PROMPT:
Update the entries by swapping "locality" for "place" and keeping everything else unchanged. Leave the pictures out of your answer.

DATASET RECORDS:
################

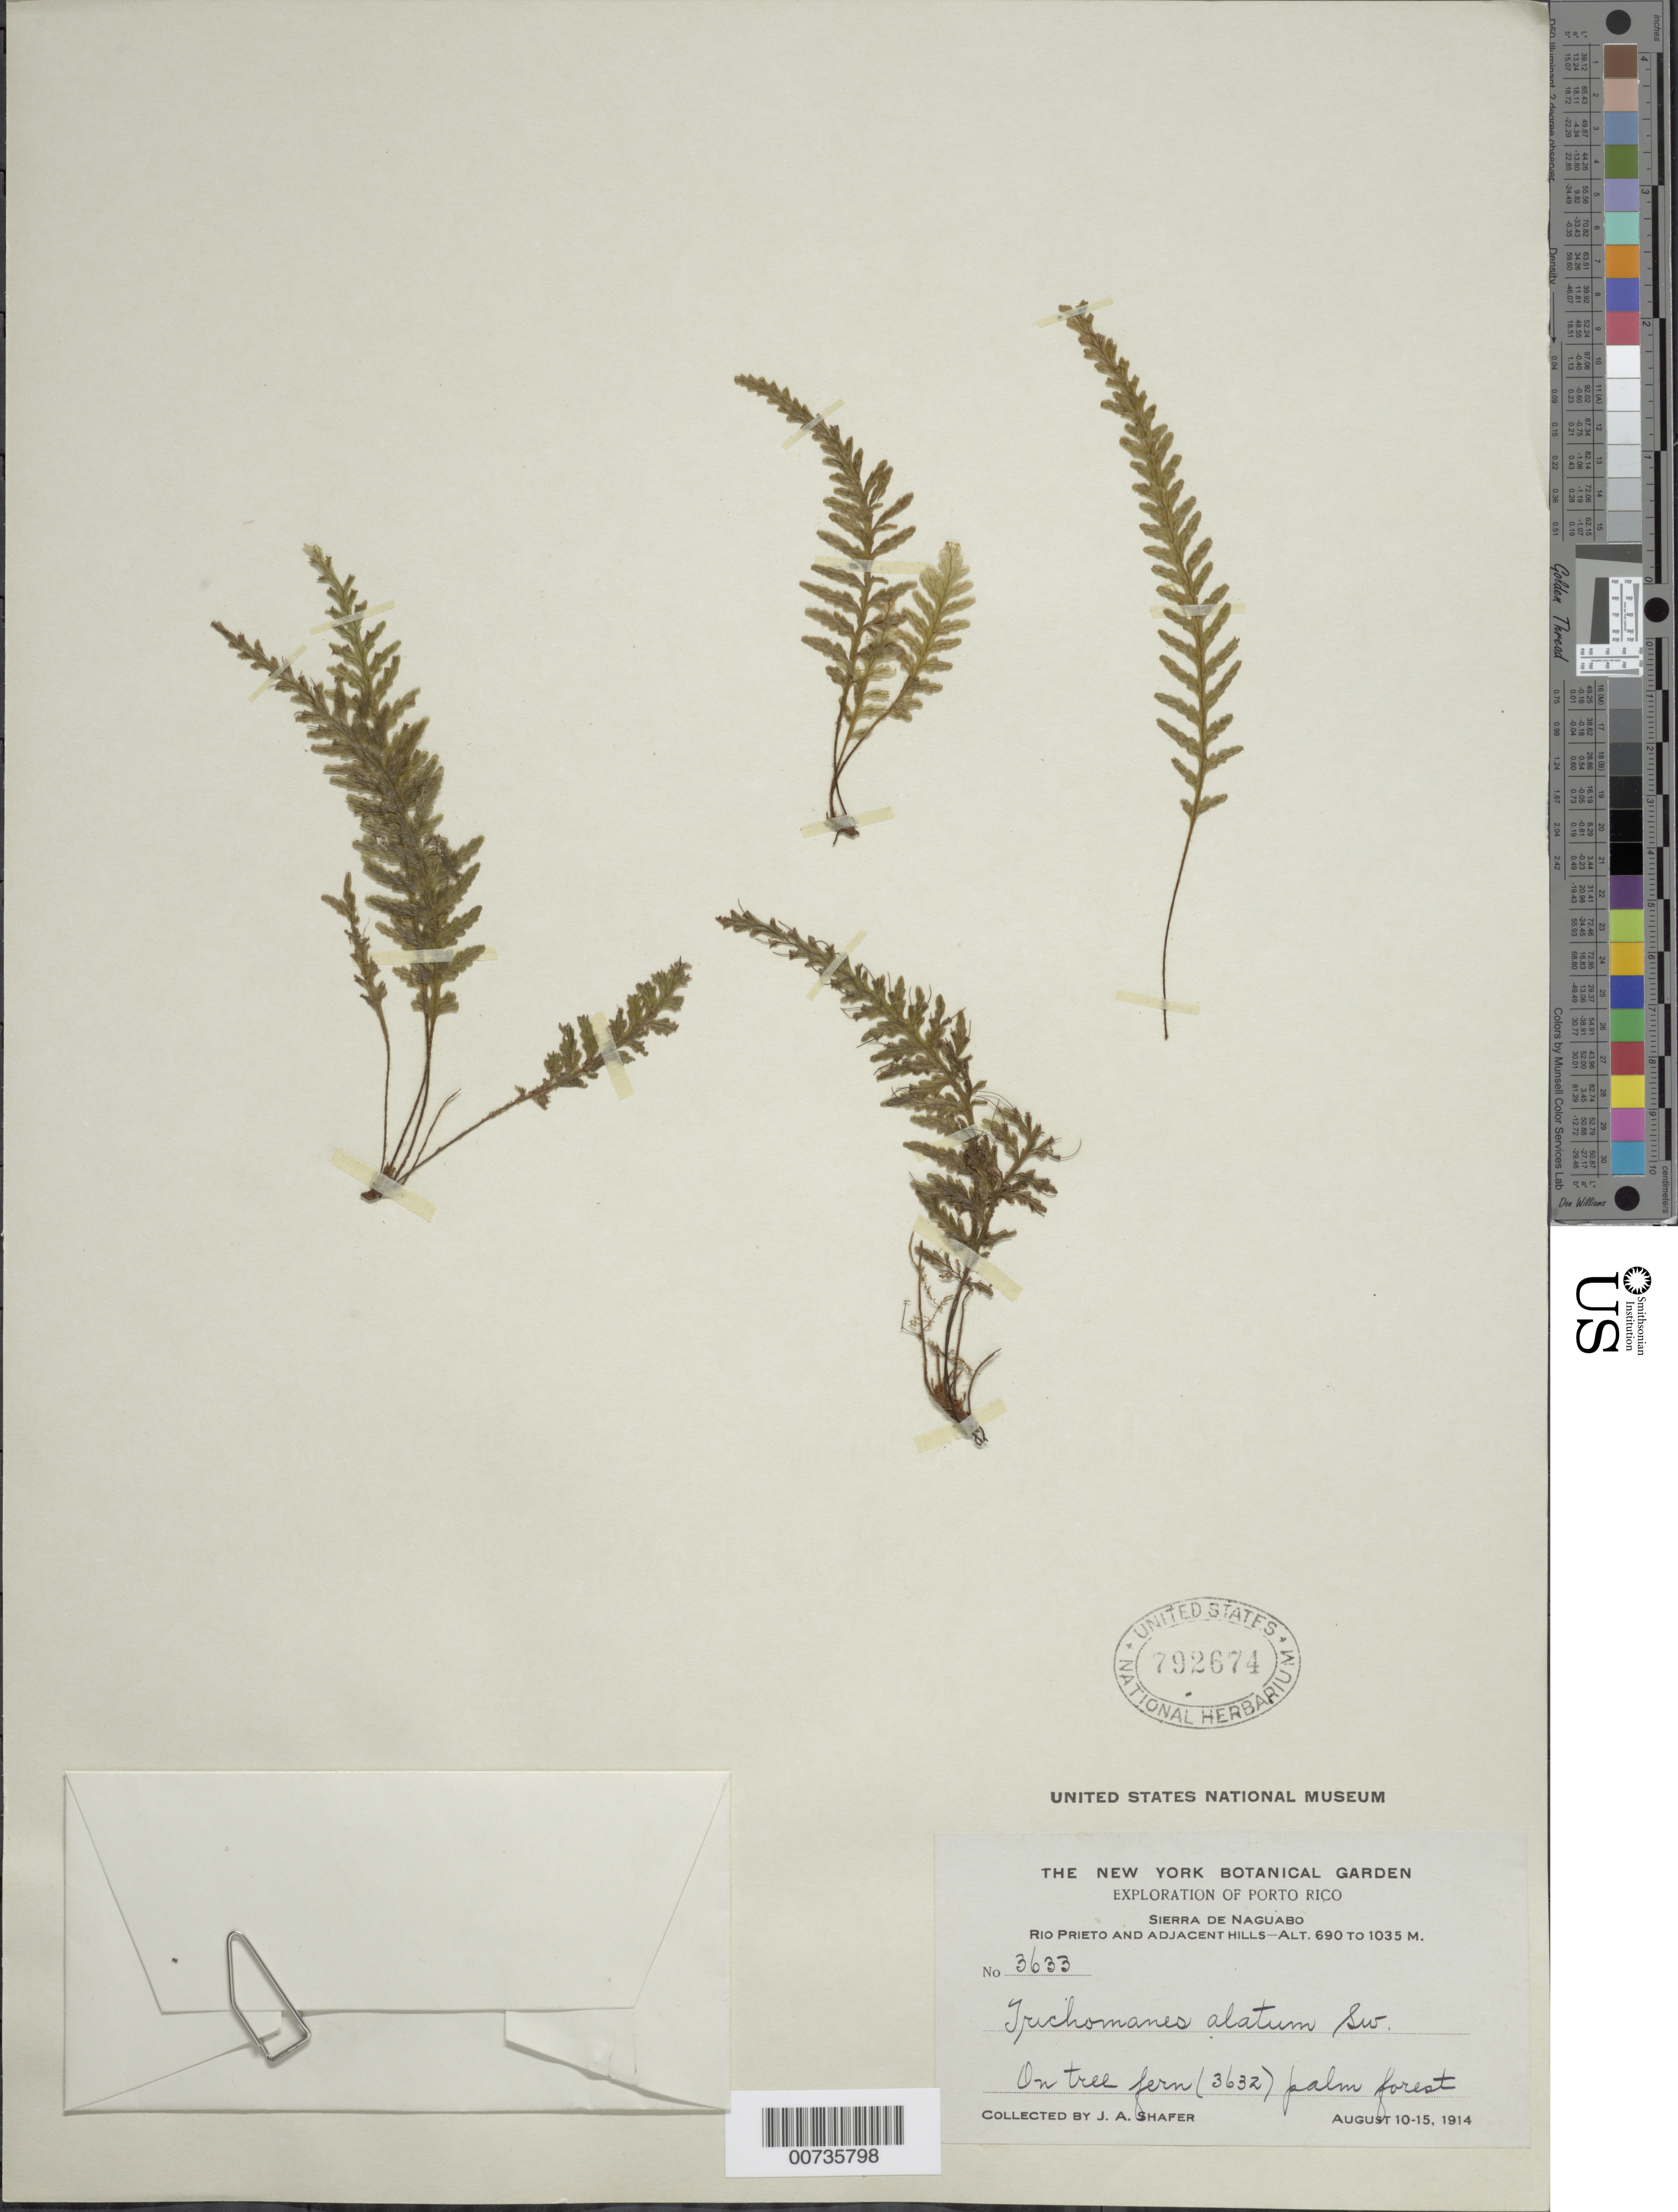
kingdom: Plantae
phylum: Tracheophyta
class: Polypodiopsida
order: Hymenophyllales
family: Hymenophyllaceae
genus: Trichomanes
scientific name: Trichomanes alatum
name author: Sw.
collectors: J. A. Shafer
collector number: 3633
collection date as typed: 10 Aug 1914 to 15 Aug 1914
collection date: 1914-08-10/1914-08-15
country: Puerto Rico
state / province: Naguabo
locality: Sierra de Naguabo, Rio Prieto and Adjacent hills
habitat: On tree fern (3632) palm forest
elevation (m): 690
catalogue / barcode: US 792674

################

FINAL RESULT:
kingdom: Plantae
phylum: Tracheophyta
class: Polypodiopsida
order: Hymenophyllales
family: Hymenophyllaceae
genus: Trichomanes
scientific name: Trichomanes alatum
name author: Sw.
collectors: J. A. Shafer
collector number: 3633
collection date as typed: 10 Aug 1914 to 15 Aug 1914
collection date: 1914-08-10/1914-08-15
country: Puerto Rico
state / province: Naguabo
place: Sierra de Naguabo, Rio Prieto and Adjacent hills
habitat: On tree fern (3632) palm forest
elevation (m): 690
catalogue / barcode: US 792674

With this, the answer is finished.